- [Exercise details]: Copy out everything from the start of the items down through the line containing "Answer: approximately 180°", leaving out the pictures.

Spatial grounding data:

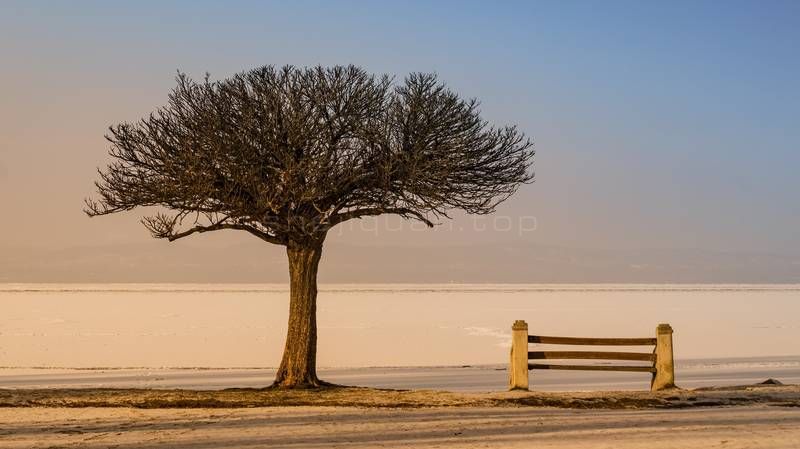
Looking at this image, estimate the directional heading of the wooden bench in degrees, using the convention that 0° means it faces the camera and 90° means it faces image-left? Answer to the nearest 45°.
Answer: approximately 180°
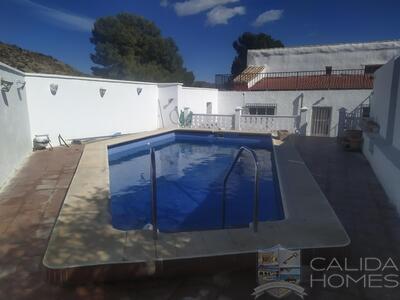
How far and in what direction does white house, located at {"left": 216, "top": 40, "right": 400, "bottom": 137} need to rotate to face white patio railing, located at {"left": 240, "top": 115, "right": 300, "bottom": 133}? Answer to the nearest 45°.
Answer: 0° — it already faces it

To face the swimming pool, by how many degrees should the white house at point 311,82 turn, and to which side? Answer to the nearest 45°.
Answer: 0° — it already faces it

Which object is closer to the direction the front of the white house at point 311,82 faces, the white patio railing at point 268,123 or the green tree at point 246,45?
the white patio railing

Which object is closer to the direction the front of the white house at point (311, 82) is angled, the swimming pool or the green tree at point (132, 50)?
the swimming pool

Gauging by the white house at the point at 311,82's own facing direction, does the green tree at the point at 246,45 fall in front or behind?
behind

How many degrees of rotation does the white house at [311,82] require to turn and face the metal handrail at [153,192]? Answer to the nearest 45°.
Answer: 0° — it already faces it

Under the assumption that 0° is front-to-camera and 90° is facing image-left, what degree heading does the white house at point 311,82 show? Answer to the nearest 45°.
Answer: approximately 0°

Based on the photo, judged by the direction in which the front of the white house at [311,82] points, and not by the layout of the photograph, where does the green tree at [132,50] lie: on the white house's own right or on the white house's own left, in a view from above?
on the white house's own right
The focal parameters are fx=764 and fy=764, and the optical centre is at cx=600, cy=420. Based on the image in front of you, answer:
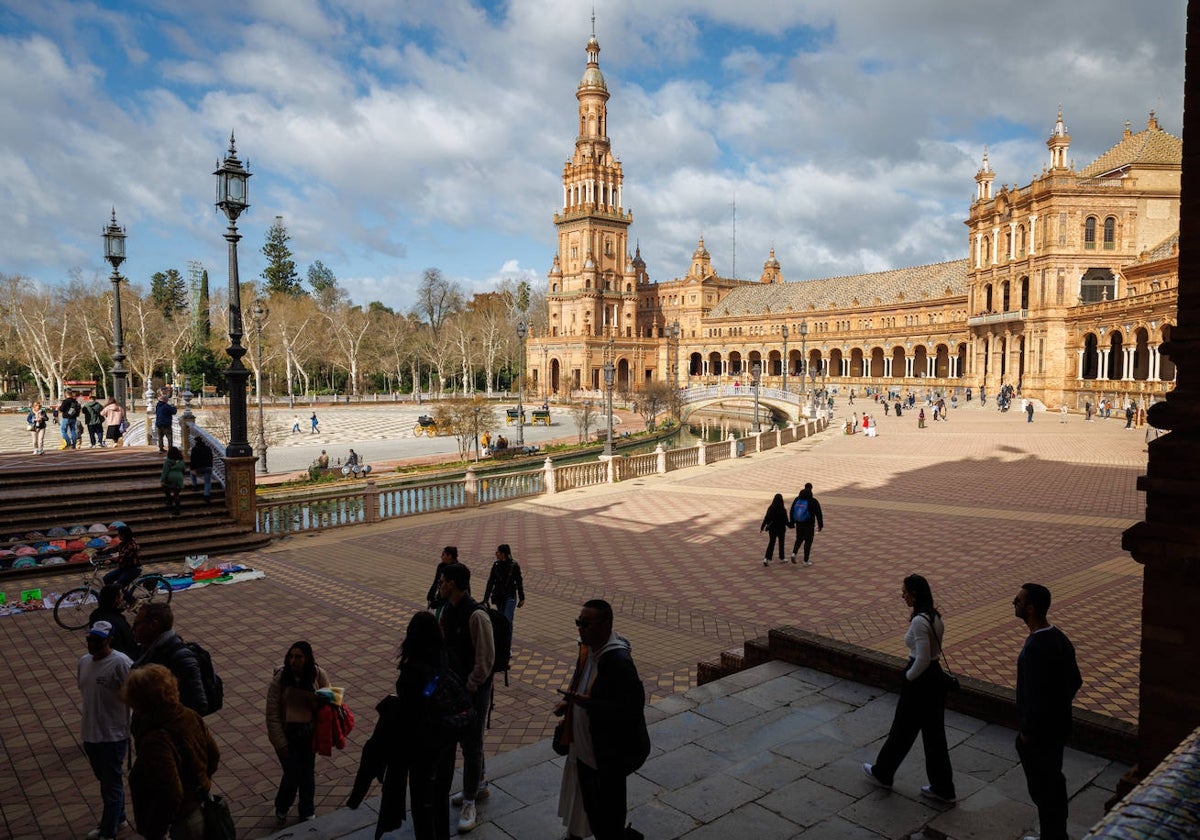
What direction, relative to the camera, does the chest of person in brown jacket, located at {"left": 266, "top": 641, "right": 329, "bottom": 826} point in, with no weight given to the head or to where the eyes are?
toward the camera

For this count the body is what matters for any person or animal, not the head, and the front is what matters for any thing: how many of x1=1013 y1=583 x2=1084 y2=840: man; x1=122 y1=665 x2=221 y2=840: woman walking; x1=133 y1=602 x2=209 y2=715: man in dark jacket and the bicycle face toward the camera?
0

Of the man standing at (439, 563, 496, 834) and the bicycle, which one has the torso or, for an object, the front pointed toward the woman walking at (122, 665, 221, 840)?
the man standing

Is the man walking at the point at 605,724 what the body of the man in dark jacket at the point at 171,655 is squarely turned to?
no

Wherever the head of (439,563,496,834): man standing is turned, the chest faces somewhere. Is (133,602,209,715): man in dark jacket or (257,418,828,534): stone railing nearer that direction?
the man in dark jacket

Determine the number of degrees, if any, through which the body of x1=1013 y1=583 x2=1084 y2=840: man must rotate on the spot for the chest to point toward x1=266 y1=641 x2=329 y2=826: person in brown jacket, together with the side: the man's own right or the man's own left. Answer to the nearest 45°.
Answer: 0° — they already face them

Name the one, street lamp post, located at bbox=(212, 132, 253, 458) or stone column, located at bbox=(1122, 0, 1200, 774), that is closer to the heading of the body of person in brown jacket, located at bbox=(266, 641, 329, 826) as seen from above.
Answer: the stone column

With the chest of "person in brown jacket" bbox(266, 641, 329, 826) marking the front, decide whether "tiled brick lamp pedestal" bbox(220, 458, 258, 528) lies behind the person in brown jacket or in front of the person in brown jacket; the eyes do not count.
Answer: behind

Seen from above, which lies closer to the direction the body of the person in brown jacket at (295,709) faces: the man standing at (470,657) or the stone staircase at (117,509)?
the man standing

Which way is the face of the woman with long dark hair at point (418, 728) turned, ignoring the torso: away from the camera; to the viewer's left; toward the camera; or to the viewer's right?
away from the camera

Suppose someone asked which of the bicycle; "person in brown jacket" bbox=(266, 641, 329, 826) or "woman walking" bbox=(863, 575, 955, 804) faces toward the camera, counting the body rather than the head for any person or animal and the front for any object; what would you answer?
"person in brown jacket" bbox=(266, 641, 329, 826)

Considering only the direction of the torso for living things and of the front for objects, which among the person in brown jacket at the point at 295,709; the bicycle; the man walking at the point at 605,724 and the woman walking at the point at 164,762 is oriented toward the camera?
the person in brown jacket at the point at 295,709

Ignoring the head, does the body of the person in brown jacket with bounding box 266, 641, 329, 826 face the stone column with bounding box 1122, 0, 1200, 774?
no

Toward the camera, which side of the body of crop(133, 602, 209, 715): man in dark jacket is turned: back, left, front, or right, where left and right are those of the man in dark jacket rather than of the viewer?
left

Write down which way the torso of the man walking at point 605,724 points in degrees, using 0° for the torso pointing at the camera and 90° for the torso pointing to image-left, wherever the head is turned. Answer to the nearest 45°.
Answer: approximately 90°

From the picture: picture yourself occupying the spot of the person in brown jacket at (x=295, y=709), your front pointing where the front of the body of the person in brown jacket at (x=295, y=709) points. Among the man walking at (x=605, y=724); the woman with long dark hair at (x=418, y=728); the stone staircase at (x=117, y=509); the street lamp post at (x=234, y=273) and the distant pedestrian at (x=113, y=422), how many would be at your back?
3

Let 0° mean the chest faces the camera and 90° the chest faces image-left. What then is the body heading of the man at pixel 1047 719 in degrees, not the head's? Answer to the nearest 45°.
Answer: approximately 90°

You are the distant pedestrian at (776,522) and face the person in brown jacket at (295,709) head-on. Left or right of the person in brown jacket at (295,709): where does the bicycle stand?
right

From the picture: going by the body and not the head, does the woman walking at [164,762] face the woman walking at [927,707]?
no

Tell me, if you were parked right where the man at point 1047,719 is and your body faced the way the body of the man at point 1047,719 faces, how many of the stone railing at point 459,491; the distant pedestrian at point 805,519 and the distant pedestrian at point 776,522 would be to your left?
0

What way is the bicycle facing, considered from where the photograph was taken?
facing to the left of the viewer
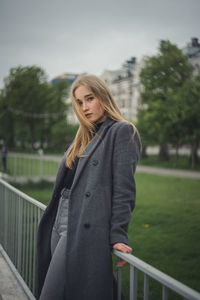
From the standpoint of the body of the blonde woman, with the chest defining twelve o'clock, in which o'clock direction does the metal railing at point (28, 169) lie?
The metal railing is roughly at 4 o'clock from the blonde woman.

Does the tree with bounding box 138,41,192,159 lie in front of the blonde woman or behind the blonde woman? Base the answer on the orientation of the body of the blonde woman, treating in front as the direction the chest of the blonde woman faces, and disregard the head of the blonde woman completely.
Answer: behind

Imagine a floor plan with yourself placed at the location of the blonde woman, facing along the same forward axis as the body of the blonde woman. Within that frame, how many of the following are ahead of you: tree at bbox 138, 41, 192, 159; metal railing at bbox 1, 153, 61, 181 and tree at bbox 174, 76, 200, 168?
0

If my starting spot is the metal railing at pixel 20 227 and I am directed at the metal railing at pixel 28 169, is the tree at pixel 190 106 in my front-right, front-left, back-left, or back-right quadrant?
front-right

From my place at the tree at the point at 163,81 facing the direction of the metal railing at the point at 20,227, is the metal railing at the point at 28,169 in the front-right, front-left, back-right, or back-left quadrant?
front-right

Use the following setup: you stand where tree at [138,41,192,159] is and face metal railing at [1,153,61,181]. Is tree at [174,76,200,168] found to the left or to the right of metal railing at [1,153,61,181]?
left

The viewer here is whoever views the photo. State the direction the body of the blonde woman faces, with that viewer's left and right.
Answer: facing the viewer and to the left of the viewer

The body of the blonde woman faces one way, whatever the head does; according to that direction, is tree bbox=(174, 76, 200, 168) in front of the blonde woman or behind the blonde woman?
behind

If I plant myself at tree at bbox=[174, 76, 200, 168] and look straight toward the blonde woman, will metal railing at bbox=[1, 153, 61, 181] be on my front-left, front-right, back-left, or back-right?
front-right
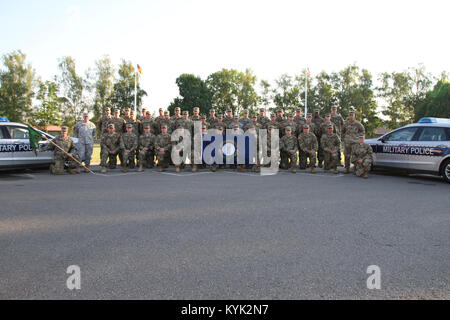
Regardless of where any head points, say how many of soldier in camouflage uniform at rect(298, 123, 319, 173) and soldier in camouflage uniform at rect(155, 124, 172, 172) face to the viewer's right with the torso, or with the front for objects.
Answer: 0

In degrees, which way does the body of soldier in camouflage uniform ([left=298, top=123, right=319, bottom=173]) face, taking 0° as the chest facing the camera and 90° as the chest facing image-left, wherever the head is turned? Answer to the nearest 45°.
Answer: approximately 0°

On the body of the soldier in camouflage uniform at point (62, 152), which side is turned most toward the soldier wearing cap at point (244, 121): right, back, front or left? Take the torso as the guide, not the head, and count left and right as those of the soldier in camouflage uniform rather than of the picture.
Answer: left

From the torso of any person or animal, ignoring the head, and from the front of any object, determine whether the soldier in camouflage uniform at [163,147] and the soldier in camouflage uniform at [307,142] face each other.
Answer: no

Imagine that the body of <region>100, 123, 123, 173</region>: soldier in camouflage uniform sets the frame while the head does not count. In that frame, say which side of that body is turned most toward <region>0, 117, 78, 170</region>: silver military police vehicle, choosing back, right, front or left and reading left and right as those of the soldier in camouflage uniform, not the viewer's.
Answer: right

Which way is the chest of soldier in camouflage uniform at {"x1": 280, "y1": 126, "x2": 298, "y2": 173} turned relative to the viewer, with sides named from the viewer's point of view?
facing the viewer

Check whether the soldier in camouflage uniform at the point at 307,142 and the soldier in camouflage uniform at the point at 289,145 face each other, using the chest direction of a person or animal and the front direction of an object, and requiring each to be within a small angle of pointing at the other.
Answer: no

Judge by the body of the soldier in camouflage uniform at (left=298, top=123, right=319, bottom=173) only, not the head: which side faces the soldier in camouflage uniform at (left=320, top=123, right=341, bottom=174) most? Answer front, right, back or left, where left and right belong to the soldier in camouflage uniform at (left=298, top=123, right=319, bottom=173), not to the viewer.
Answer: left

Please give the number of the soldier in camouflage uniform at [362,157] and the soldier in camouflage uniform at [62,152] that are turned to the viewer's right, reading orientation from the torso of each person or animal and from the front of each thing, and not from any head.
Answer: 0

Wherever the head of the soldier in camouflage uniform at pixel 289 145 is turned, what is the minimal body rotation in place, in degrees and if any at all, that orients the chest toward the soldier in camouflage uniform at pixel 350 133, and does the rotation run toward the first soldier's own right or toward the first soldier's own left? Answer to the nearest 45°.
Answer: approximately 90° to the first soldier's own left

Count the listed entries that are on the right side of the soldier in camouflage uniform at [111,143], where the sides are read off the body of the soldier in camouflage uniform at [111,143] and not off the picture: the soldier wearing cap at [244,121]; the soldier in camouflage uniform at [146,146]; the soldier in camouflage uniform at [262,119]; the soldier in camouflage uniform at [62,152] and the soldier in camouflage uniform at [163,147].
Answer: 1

- [Solution to the problem]:
Looking at this image, estimate the directional heading of the wooden bench in degrees, using the convention that 0° means it faces the camera and 90° means it faces image-left? Answer to the nearest 45°.
Answer: approximately 180°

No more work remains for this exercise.